● **Extracted entries**

>>>>

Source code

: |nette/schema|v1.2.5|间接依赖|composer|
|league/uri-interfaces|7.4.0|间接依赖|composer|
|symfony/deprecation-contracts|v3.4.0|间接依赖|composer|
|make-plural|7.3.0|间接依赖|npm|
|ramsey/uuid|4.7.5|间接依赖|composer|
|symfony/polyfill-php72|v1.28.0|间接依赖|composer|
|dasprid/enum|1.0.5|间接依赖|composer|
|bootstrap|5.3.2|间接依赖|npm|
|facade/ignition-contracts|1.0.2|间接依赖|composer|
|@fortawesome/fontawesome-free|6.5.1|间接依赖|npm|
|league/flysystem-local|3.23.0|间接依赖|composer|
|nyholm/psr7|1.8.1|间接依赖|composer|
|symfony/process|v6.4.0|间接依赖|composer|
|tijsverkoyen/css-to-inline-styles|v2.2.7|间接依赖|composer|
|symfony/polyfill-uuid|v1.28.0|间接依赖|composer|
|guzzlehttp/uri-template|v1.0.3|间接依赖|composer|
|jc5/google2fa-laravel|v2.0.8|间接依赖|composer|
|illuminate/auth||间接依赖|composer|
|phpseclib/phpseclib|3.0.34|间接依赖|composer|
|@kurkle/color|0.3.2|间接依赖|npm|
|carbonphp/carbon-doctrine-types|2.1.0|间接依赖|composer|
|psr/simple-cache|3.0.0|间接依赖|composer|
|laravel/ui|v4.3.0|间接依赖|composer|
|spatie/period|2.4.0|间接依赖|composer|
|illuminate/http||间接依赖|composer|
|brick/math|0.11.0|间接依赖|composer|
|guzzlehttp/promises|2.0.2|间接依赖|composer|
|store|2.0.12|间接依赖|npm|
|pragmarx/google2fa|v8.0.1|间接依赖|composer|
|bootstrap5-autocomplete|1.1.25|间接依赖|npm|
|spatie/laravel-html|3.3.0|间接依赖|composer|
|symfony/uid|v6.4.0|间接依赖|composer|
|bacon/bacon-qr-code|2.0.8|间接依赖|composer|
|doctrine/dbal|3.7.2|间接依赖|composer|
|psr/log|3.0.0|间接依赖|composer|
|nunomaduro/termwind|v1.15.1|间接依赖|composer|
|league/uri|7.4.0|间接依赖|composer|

<<<<

Recopy all the entries faithfully, leaving none out.

Source code

: |nette/schema|v1.2.5|间接依赖|composer|
|league/uri-interfaces|7.4.0|间接依赖|composer|
|symfony/deprecation-contracts|v3.4.0|间接依赖|composer|
|make-plural|7.3.0|间接依赖|npm|
|ramsey/uuid|4.7.5|间接依赖|composer|
|symfony/polyfill-php72|v1.28.0|间接依赖|composer|
|dasprid/enum|1.0.5|间接依赖|composer|
|bootstrap|5.3.2|间接依赖|npm|
|facade/ignition-contracts|1.0.2|间接依赖|composer|
|@fortawesome/fontawesome-free|6.5.1|间接依赖|npm|
|league/flysystem-local|3.23.0|间接依赖|composer|
|nyholm/psr7|1.8.1|间接依赖|composer|
|symfony/process|v6.4.0|间接依赖|composer|
|tijsverkoyen/css-to-inline-styles|v2.2.7|间接依赖|composer|
|symfony/polyfill-uuid|v1.28.0|间接依赖|composer|
|guzzlehttp/uri-template|v1.0.3|间接依赖|composer|
|jc5/google2fa-laravel|v2.0.8|间接依赖|composer|
|illuminate/auth||间接依赖|composer|
|phpseclib/phpseclib|3.0.34|间接依赖|composer|
|@kurkle/color|0.3.2|间接依赖|npm|
|carbonphp/carbon-doctrine-types|2.1.0|间接依赖|composer|
|psr/simple-cache|3.0.0|间接依赖|composer|
|laravel/ui|v4.3.0|间接依赖|composer|
|spatie/period|2.4.0|间接依赖|composer|
|illuminate/http||间接依赖|composer|
|brick/math|0.11.0|间接依赖|composer|
|guzzlehttp/promises|2.0.2|间接依赖|composer|
|store|2.0.12|间接依赖|npm|
|pragmarx/google2fa|v8.0.1|间接依赖|composer|
|bootstrap5-autocomplete|1.1.25|间接依赖|npm|
|spatie/laravel-html|3.3.0|间接依赖|composer|
|symfony/uid|v6.4.0|间接依赖|composer|
|bacon/bacon-qr-code|2.0.8|间接依赖|composer|
|doctrine/dbal|3.7.2|间接依赖|composer|
|psr/log|3.0.0|间接依赖|composer|
|nunomaduro/termwind|v1.15.1|间接依赖|composer|
|league/uri|7.4.0|间接依赖|composer|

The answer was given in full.